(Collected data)
---------------
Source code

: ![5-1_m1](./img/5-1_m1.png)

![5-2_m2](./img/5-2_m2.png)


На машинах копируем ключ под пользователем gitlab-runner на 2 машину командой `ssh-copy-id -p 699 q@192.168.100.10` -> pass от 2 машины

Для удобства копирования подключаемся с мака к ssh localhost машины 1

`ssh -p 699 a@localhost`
---------------
■ Exercise details ■
The records above must be repeated exactly, in their entirety.

■ Response to this exercise ■
Source code

: ![5-1_m1](./img/5-1_m1.png)

![5-2_m2](./img/5-2_m2.png)


На машинах копируем ключ под пользователем gitlab-runner на 2 машину командой `ssh-copy-id -p 699 q@192.168.100.10` -> pass от 2 машины

Для удобства копирования подключаемся с мака к ssh localhost машины 1

`ssh -p 699 a@localhost`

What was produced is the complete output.